Friday, March 21, 2008

Public Art - Philadelphia

I was originally going to include public art in Philadelphia as part of my Philadelphia Scenes series but I've got photos of public art in Houston (where I live now) and some other cities, so I decided to start a new series.

Love - Robert Indiana (1978)

According to Wikipedia this image was originally created by Indiana for a US postage stamp in 1973. This statue version was created in 1978. There apparently are many versions of this statue around the world (Wikipedia lists 16). It may just be my Philadelphia chauvinism showing, but I believe that this version is the first. Robert Indiana failed to copyright the image, allowing it to be used by anyone. And it is a popular image. It can be found on coffee mugs, Christmas cards, and jewelery. I took this photo in June 2006. The fountain behind it is the Ellen Phillips Memorial Fountain. The Love statue is located on the northwest corner of 15th and JFK Boulevard. It is just across the street from City Hall and little park it is located in is the southern anchor of the Benjamin Franklin Parkway.

The next picture is taken from the observation deck of City Hall showing the Parkway. Toward the bottom is the fountain and the statue is directly in front of it between the two clumps of trees on the edge of the fountain. Click on the picture for a better view. At the far end of the Parkway is the Philadelphia Museum of Art.

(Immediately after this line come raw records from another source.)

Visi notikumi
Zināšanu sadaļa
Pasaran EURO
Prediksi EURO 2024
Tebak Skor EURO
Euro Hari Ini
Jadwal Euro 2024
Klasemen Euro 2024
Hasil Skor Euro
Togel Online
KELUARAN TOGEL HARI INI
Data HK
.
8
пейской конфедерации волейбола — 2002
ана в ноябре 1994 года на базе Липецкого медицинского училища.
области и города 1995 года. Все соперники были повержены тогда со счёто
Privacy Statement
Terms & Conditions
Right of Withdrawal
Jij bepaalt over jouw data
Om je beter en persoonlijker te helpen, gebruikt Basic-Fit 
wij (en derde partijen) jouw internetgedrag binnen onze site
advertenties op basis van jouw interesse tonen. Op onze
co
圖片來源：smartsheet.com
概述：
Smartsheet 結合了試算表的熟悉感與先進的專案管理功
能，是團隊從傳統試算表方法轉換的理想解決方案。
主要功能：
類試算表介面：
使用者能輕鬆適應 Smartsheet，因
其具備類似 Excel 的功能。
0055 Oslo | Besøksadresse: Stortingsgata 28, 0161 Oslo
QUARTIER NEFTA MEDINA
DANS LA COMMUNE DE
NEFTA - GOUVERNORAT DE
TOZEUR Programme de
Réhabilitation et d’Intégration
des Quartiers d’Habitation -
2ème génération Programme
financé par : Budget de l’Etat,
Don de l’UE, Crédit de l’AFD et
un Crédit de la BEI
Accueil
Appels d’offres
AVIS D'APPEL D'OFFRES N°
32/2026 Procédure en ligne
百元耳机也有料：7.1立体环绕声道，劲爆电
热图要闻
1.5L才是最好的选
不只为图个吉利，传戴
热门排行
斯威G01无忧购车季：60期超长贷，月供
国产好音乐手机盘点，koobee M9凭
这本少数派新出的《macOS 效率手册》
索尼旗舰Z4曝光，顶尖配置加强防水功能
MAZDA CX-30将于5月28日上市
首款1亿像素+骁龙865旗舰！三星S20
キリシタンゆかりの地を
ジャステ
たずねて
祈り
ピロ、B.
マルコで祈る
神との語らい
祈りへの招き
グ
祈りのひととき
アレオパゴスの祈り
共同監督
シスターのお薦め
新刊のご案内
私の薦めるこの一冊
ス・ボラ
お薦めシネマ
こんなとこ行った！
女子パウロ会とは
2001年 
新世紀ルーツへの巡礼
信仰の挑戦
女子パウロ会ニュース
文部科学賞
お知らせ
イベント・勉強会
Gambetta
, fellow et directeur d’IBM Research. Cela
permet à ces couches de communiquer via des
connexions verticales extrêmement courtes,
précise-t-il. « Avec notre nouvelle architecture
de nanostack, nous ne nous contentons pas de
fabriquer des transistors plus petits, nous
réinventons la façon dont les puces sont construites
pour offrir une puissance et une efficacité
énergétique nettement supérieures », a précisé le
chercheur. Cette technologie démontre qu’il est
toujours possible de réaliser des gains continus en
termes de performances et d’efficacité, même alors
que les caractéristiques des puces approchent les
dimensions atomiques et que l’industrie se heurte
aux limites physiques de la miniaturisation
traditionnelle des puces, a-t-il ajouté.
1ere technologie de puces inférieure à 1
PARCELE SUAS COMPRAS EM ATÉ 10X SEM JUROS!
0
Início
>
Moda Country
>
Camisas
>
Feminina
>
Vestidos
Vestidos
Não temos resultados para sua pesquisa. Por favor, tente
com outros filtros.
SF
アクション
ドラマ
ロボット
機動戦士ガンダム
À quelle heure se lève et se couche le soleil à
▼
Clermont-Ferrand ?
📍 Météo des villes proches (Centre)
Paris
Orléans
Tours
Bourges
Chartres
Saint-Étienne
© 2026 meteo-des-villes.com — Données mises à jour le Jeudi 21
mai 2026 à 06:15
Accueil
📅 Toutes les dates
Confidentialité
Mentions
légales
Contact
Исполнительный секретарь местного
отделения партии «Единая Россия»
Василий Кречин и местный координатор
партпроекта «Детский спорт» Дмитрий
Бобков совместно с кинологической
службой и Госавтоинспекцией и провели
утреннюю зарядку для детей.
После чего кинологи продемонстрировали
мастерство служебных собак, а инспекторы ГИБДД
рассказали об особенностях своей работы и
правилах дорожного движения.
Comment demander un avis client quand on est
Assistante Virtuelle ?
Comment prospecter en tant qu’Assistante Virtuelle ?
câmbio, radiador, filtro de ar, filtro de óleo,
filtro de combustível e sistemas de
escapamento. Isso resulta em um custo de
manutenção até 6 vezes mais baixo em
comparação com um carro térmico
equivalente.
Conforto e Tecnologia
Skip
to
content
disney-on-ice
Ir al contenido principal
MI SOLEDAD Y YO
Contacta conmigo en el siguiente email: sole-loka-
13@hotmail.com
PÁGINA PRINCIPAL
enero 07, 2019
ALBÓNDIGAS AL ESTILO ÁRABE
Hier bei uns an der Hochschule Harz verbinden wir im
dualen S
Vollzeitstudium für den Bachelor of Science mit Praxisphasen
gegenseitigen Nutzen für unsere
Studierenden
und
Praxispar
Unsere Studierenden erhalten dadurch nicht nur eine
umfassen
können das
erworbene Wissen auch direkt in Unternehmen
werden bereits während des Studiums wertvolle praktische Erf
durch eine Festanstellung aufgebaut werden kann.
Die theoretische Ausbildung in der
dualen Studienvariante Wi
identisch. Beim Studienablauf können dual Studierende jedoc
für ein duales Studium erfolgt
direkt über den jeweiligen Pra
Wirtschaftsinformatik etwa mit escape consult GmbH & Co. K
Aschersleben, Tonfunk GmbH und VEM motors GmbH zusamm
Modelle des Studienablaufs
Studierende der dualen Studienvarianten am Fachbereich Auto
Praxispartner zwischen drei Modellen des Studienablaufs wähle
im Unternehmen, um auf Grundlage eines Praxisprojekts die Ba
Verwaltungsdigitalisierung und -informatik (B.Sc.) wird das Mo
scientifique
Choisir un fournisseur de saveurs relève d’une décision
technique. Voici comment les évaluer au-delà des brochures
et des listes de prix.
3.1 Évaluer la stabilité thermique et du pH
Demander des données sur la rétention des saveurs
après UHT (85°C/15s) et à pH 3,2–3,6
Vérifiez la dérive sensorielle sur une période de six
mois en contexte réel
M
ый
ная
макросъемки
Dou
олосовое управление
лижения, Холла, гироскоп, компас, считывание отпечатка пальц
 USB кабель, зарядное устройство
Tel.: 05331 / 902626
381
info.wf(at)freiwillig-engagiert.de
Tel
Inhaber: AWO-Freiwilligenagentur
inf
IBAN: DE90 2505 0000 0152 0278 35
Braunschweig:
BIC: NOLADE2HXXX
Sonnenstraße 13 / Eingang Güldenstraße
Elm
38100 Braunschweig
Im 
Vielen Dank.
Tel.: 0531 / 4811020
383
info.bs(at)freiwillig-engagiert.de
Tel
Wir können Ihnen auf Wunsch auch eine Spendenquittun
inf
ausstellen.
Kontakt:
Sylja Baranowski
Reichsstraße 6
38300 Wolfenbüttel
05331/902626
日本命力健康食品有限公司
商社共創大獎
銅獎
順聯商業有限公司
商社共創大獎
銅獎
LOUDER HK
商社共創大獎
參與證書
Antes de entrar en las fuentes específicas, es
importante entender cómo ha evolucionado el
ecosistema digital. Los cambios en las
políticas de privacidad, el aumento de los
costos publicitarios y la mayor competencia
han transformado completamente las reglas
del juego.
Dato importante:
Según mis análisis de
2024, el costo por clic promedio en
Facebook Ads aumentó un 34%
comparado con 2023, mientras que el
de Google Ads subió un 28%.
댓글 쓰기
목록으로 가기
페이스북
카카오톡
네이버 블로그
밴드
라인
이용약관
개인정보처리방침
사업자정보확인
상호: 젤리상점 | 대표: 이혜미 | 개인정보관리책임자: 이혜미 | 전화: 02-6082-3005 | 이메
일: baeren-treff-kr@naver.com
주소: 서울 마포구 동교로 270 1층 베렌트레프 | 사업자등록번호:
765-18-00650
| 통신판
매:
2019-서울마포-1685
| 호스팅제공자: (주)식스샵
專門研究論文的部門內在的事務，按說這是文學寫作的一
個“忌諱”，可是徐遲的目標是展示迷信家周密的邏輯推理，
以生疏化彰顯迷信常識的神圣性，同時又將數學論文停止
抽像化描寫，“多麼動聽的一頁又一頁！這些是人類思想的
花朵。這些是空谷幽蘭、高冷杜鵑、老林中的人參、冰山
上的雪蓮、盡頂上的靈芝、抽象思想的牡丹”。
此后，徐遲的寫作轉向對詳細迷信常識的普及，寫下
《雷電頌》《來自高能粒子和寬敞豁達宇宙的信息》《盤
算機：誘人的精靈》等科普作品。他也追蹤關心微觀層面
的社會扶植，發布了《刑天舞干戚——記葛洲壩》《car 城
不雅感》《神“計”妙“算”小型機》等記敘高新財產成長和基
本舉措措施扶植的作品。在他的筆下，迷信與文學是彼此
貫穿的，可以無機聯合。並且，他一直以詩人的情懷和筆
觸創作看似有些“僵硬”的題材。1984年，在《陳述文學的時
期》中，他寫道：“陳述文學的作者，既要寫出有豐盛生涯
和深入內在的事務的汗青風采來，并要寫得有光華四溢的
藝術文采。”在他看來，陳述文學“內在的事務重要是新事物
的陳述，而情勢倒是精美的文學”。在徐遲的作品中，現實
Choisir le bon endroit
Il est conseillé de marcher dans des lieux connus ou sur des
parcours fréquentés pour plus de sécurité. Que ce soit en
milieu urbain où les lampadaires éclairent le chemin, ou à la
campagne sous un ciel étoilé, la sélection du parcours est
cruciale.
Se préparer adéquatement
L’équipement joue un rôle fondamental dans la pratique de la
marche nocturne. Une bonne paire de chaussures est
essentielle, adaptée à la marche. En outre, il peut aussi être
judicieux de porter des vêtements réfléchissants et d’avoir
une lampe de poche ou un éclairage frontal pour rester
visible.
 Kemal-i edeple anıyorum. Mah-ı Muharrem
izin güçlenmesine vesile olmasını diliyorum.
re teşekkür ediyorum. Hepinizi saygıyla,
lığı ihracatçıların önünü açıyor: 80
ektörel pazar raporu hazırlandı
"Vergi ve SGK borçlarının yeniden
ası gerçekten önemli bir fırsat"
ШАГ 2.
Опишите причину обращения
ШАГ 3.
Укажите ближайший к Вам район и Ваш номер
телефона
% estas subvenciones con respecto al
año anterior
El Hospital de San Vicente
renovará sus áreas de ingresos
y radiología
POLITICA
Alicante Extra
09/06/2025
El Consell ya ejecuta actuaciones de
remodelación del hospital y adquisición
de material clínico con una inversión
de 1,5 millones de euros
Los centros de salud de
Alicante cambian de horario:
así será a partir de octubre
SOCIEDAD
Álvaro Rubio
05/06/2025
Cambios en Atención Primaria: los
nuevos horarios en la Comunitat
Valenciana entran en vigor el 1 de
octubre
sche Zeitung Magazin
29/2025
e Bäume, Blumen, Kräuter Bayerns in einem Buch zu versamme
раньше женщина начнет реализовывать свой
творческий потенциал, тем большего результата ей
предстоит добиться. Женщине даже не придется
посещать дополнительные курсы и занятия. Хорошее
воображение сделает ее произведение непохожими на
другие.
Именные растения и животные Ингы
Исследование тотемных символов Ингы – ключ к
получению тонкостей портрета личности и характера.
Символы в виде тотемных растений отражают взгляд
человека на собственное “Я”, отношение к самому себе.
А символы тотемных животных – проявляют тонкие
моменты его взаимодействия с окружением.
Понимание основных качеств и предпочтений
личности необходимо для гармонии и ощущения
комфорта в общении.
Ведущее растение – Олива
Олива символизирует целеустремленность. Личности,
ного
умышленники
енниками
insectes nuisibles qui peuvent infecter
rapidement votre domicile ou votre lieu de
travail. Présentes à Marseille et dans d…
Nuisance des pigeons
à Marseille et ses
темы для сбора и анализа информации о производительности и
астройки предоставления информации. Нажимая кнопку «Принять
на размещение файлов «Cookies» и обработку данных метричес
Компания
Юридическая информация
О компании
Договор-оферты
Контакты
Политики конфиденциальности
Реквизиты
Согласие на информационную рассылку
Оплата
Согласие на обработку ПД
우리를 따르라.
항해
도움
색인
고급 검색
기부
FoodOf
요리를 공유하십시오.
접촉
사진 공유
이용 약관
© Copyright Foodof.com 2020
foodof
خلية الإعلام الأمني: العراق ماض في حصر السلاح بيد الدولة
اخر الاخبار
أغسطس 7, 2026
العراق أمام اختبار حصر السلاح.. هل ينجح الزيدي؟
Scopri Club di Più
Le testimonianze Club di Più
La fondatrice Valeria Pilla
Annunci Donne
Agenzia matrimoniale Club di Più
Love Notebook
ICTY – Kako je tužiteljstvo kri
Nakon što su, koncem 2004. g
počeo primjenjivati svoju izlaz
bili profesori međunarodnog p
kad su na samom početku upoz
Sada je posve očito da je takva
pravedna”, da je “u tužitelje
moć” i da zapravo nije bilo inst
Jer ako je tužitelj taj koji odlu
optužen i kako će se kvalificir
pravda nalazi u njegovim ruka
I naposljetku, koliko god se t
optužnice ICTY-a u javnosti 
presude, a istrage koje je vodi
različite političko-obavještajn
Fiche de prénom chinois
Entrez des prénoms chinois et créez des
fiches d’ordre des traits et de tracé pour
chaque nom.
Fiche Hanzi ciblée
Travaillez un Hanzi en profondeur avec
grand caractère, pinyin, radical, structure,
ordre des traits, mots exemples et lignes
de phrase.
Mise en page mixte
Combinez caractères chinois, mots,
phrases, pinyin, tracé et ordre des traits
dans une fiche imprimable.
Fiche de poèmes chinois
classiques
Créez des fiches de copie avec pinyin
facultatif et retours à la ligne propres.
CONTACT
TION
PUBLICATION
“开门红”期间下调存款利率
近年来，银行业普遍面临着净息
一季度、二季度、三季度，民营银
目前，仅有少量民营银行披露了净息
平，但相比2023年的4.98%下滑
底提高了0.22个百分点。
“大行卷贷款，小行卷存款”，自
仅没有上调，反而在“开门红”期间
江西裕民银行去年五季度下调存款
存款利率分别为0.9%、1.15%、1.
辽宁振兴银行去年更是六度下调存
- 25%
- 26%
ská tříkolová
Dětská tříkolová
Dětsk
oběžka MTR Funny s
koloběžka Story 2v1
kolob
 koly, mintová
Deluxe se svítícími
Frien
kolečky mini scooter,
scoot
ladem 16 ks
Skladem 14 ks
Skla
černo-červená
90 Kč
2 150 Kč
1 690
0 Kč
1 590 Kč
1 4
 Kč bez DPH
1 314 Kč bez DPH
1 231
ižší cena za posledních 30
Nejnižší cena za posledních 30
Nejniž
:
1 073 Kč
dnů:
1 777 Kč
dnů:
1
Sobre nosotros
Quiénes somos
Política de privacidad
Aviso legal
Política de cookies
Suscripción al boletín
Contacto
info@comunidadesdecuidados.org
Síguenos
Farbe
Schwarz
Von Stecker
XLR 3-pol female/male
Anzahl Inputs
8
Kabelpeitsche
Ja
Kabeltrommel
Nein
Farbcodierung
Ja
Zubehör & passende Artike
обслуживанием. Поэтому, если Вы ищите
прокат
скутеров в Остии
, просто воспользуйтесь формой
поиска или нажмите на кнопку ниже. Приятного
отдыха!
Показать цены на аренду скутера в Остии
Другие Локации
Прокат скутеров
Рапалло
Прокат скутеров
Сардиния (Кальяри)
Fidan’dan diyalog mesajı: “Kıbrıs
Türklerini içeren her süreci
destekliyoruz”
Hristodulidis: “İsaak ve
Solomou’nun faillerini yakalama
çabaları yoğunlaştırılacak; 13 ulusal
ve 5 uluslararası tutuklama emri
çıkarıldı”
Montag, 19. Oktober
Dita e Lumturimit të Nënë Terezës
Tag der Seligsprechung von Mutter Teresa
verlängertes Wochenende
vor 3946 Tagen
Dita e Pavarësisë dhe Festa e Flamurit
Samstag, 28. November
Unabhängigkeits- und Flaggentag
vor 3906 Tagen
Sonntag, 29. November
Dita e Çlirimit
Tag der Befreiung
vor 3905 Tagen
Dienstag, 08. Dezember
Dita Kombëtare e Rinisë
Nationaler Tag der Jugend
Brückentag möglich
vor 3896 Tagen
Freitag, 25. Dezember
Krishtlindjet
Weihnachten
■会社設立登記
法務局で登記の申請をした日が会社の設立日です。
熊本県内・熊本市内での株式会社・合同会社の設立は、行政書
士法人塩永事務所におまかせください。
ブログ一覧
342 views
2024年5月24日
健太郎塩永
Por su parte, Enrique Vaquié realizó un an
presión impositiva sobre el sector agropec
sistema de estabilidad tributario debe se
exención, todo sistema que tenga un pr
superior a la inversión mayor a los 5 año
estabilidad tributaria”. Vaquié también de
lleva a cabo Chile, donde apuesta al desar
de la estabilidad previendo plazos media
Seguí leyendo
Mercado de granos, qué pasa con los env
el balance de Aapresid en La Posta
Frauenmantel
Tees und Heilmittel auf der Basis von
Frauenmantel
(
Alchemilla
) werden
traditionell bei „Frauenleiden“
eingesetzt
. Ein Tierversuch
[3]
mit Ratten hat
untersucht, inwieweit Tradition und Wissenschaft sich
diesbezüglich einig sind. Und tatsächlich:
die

Clothespin Claus Oldenburg (1976)

Philadelphia, as do I'm sure, many other cities, has a public art law which requires that large buildings in the downtown area spend some portion of the building cost to erect public art. It was under that law in which this statue by Claus Oldenburg was commissioned. It is located on the north side of Market at 15th street. Like the Love statue, it too is across the street from City Hall but in a different direction. I took the photo about 10 minutes after the Love photo. I couldn't find out any more than basic facts about Clothespin. I remember that it wasn't well liked when it was installed. I don't know how Philadelphians feel about it today, but I always liked it. I remember that the Clothespin was orange when it was first installed but I'm probably wrong.